TASK PROMPT:
Note each line in the data holding the string "added" and report it.

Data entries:
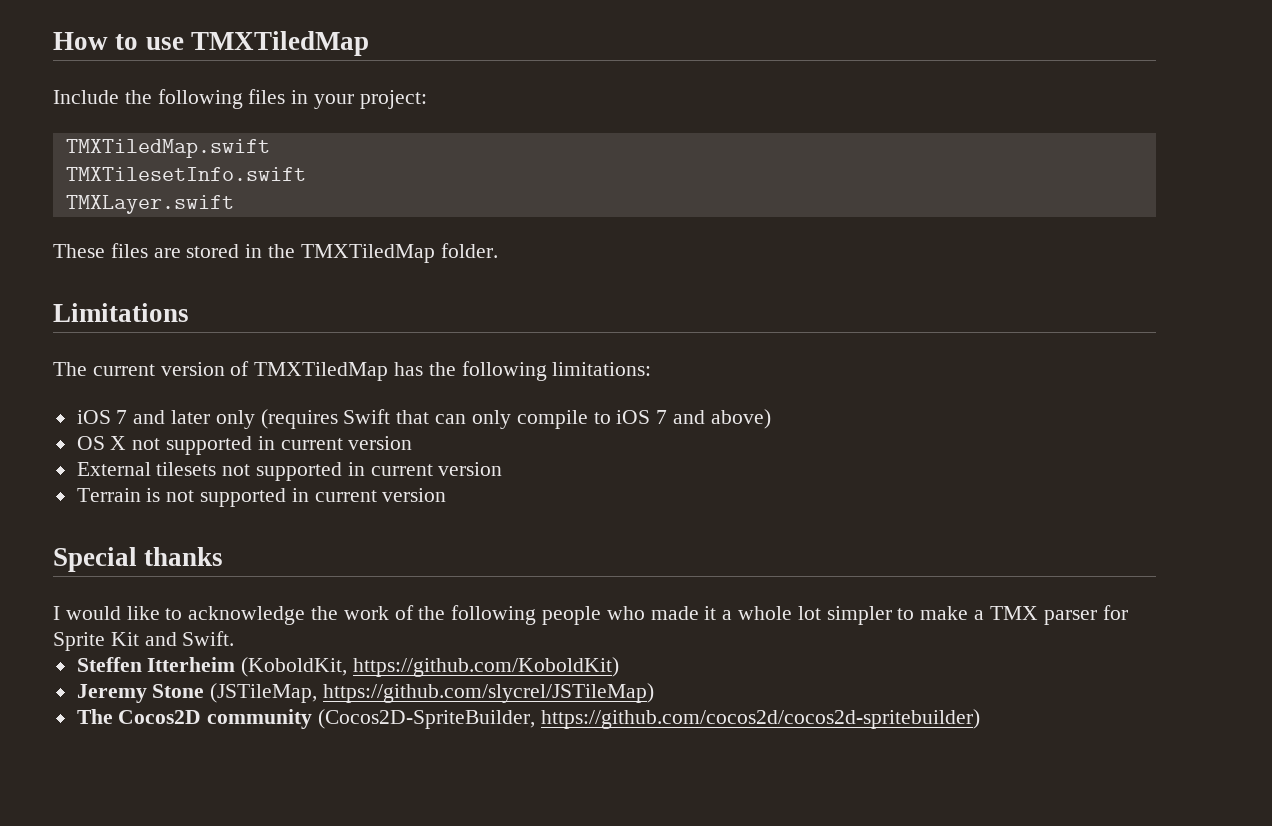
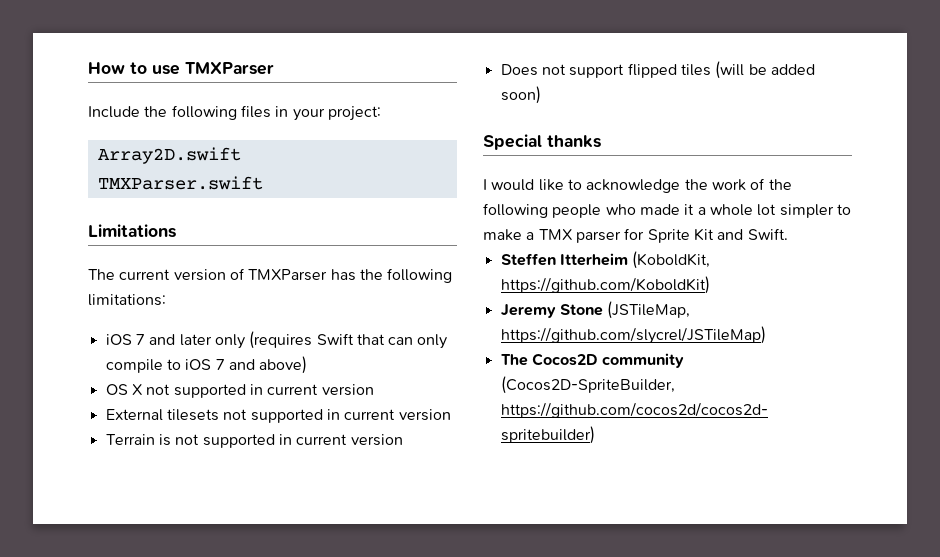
[190,31,369,56] TMXTiledMap -> [185,62,274,75] TMXParser
[65,139,270,158] [65,167,306,181] [65,195,234,214] [53,243,498,263] TMXTiledMap.swift // TMXTilesetInfo.swift // TMXLayer.swift // These files are stored in the TMXTiledMap folder. -> [97,147,241,164] [97,176,263,190] Array2D.swift // TMXParser.swift
[254,362,389,381] TMXTiledMap -> [248,269,328,281] TMXParser
(447, 495) none -> [500,61,815,79] [500,86,541,104] // Does not support flipped tiles (will be added soon)

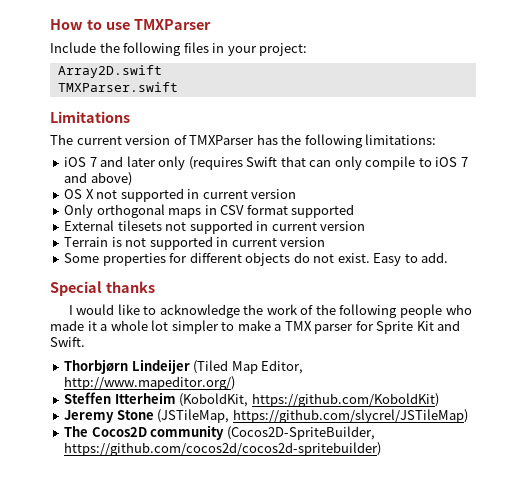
(374, 390) none -> [64,204,355,218] // Only orthogonal maps in CSV format supported
[500,61,815,79] [500,86,541,104] Does not support flipped tiles (will be added soon) -> [64,252,449,266] Some properties for different objects do not exist. Easy to add.
(788, 234) none -> [64,359,304,374] [64,376,236,390] // Thorbjørn Lindeijer (Tiled Map Editor, http://www.mapeditor.org/)

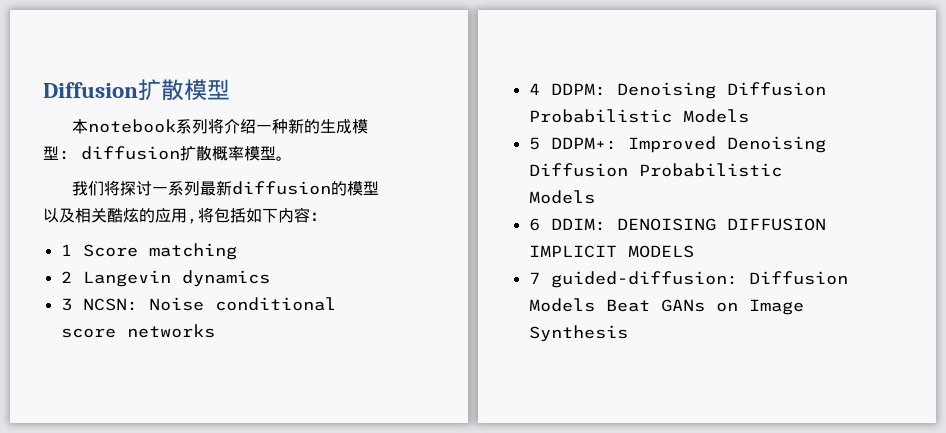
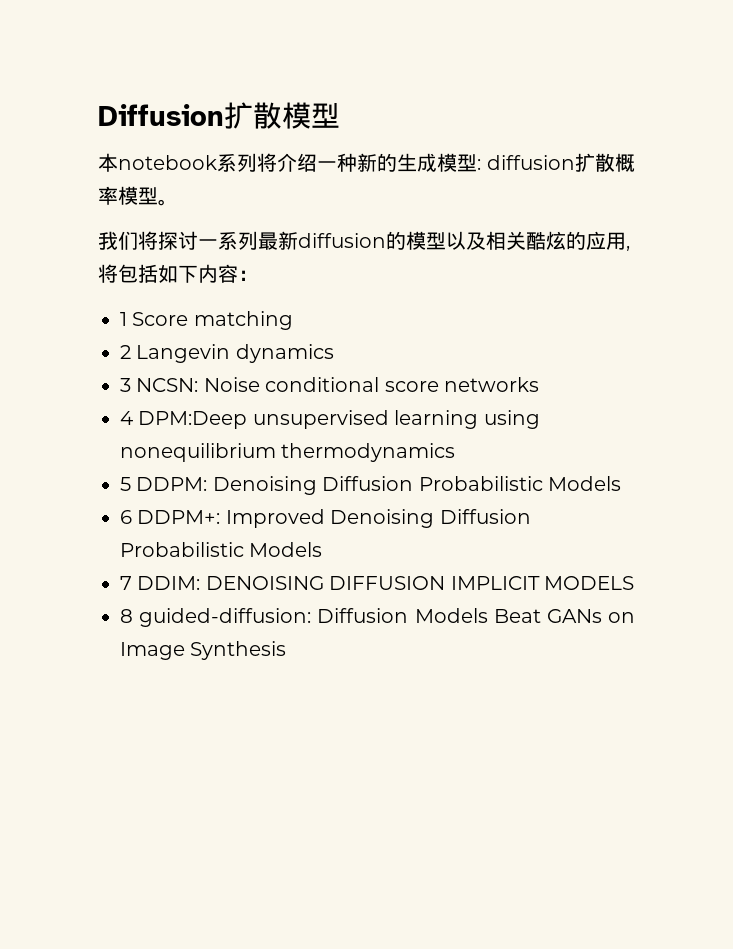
(540, 89) none -> [138,410,540,429] [120,443,456,462] [120,477,131,491] DPM:Deep unsupervised learning using nonequilibrium thermodynamics // 5
[528,137,540,150] 5 -> [120,510,132,524] 6
[528,218,540,231] 6 -> [120,576,132,590] 7
[528,272,540,284] 7 -> [120,609,133,623] 8

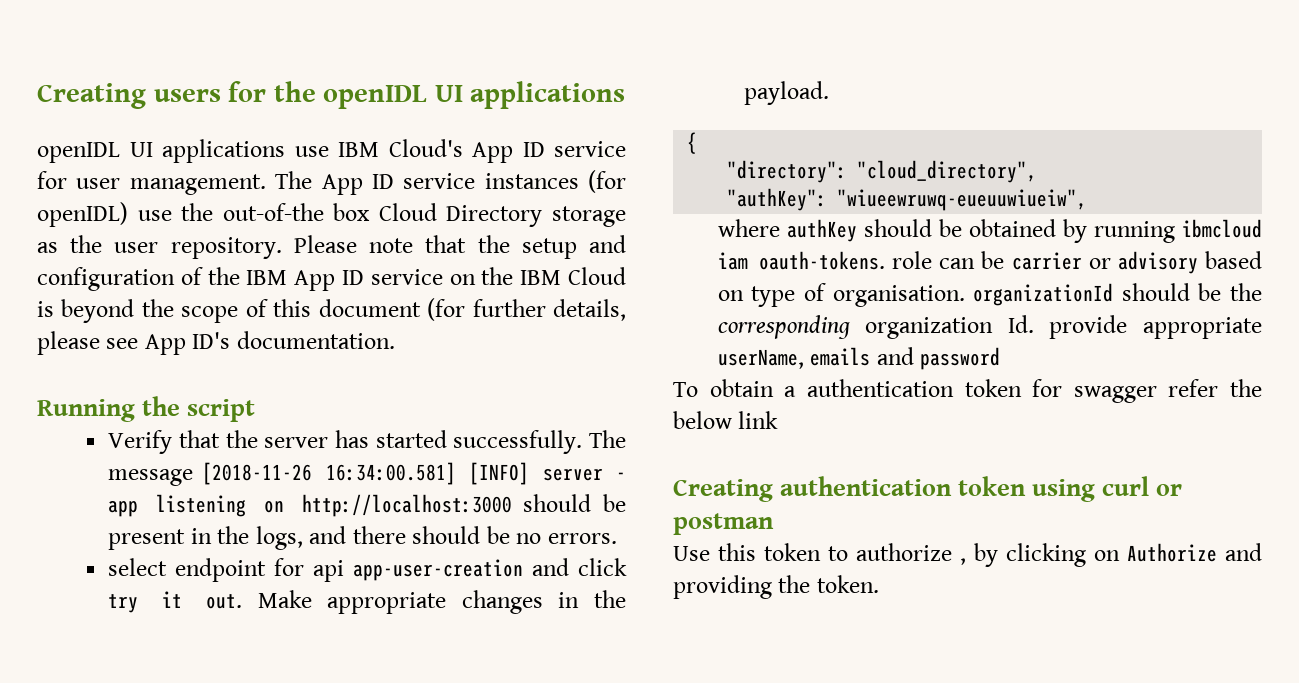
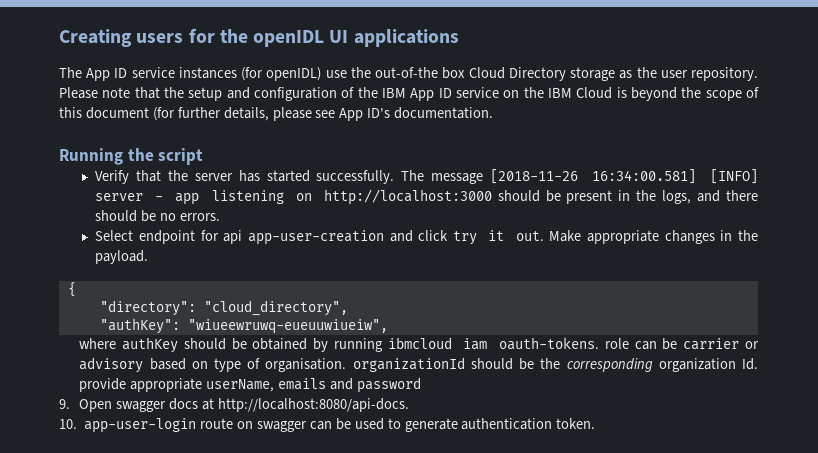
[37,139,626,163] [37,171,266,195] openIDL UI applications use IBM Cloud's App ID service for user management. -> (459, 38) none
[108,558,168,576] select -> [95,230,134,241] Select
[673,379,1262,403] [673,411,779,429] [673,476,1183,502] [673,513,774,535] [673,543,1262,567] [673,575,811,599] To obtain a authentication token for swagger refer the below link // Creating authentication token using curl or postman // Use this token to authorize , by clicking on Authorize and providing the -> [59,398,410,412] [59,418,553,433] 9. Open swagger docs at http://localhost:8080/api-docs. // 10. app-user-login route on swagger can be used to generate authentication

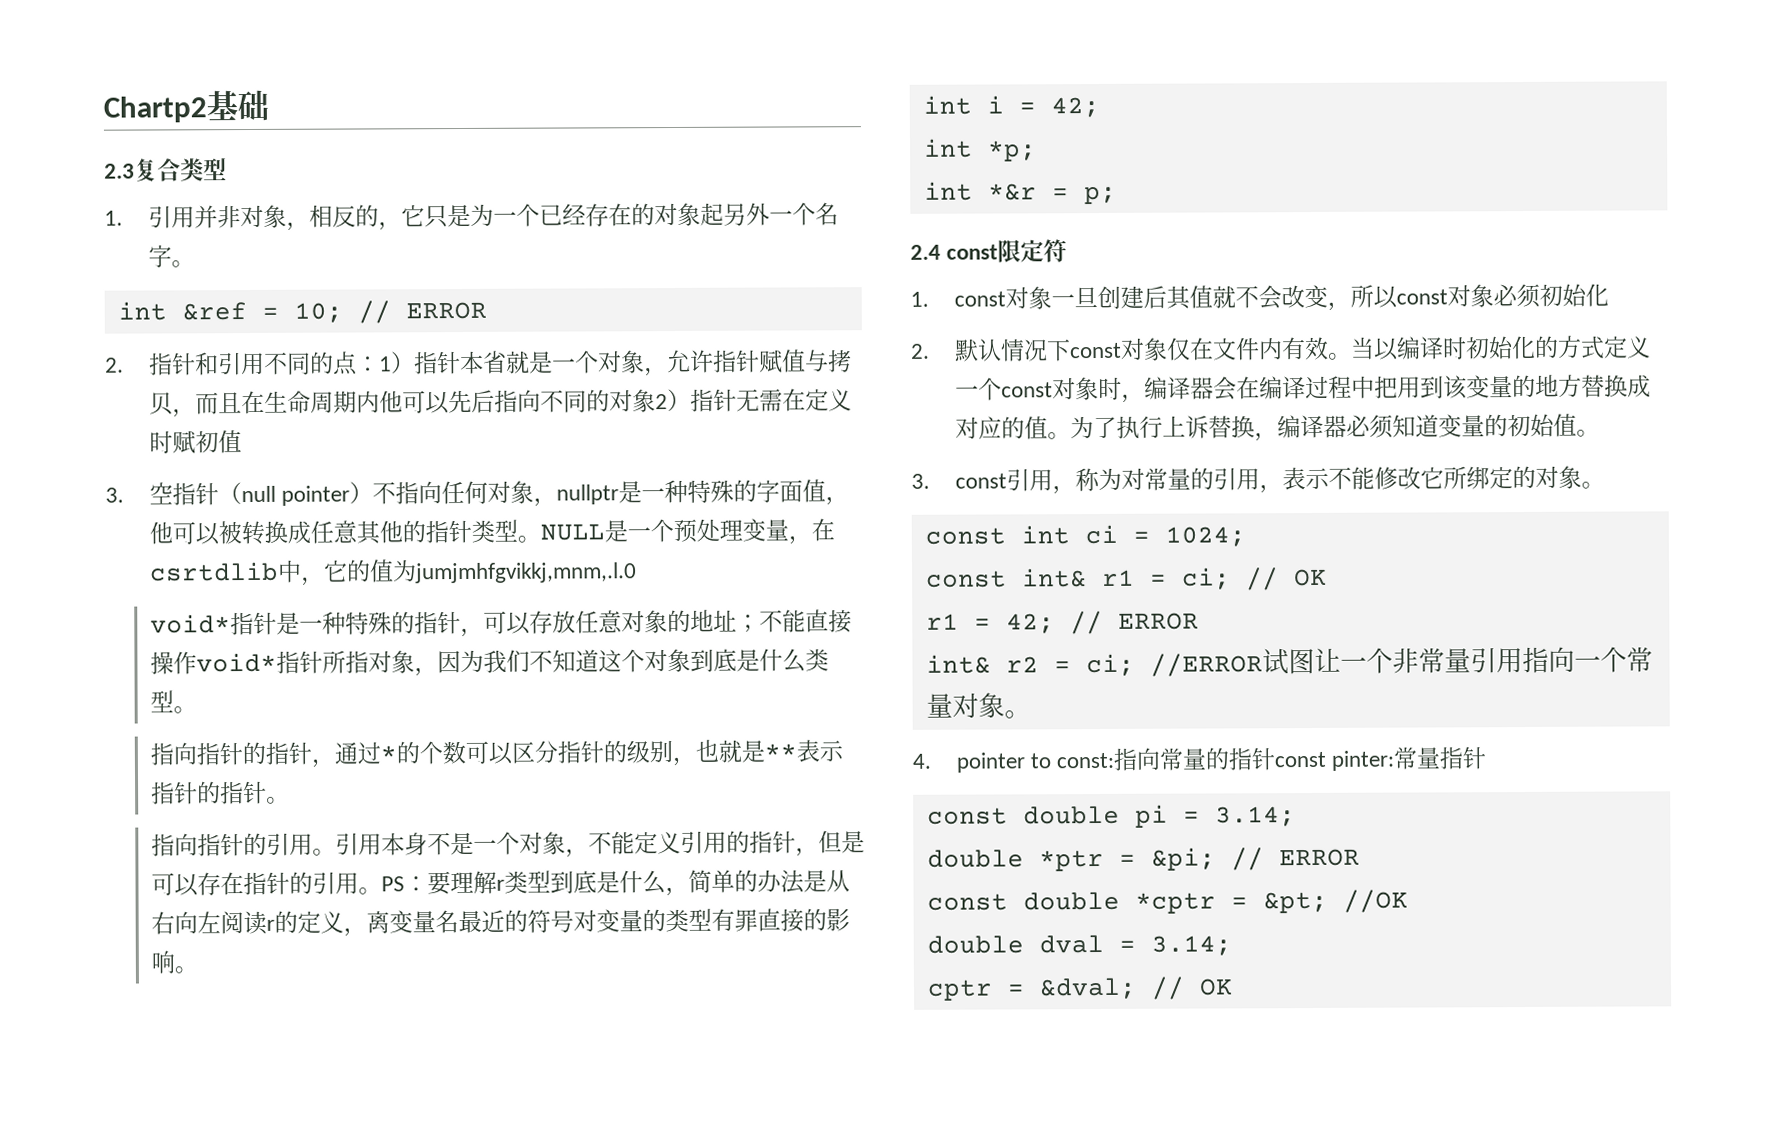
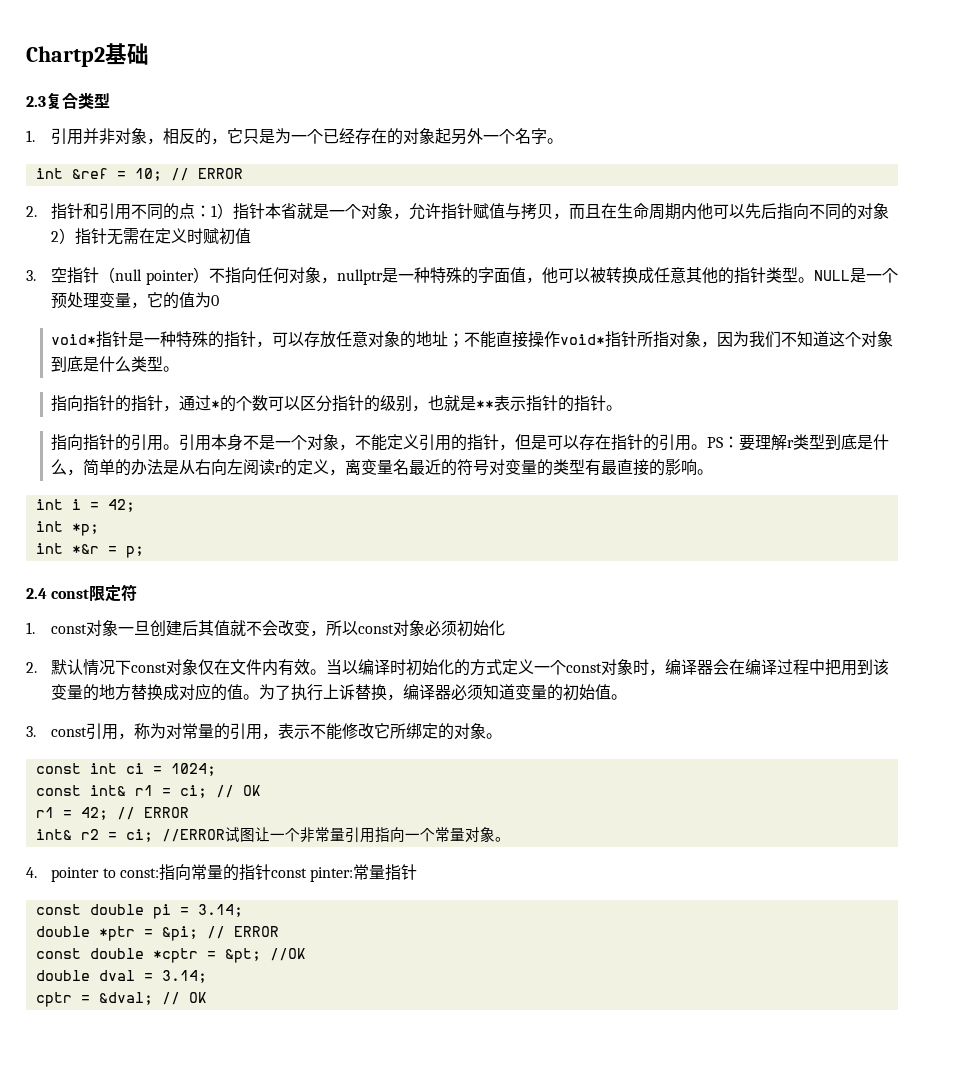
[810,518,835,542] [148,559,325,586] 在csrtdlib中， -> (148, 305) none
[413,562,637,584] jumjmhfgvikkj,mnm,.l.0 -> [211,295,220,306] 0
[733,908,758,932] 罪 -> [601,460,618,475] 最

TASK RESPONSE:
(447, 495) none -> [500,61,815,79] [500,86,541,104] // Does not support flipped tiles (will be added soon)
[500,61,815,79] [500,86,541,104] Does not support flipped tiles (will be added soon) -> [64,252,449,266] Some properties for different objects do not exist. Easy to add.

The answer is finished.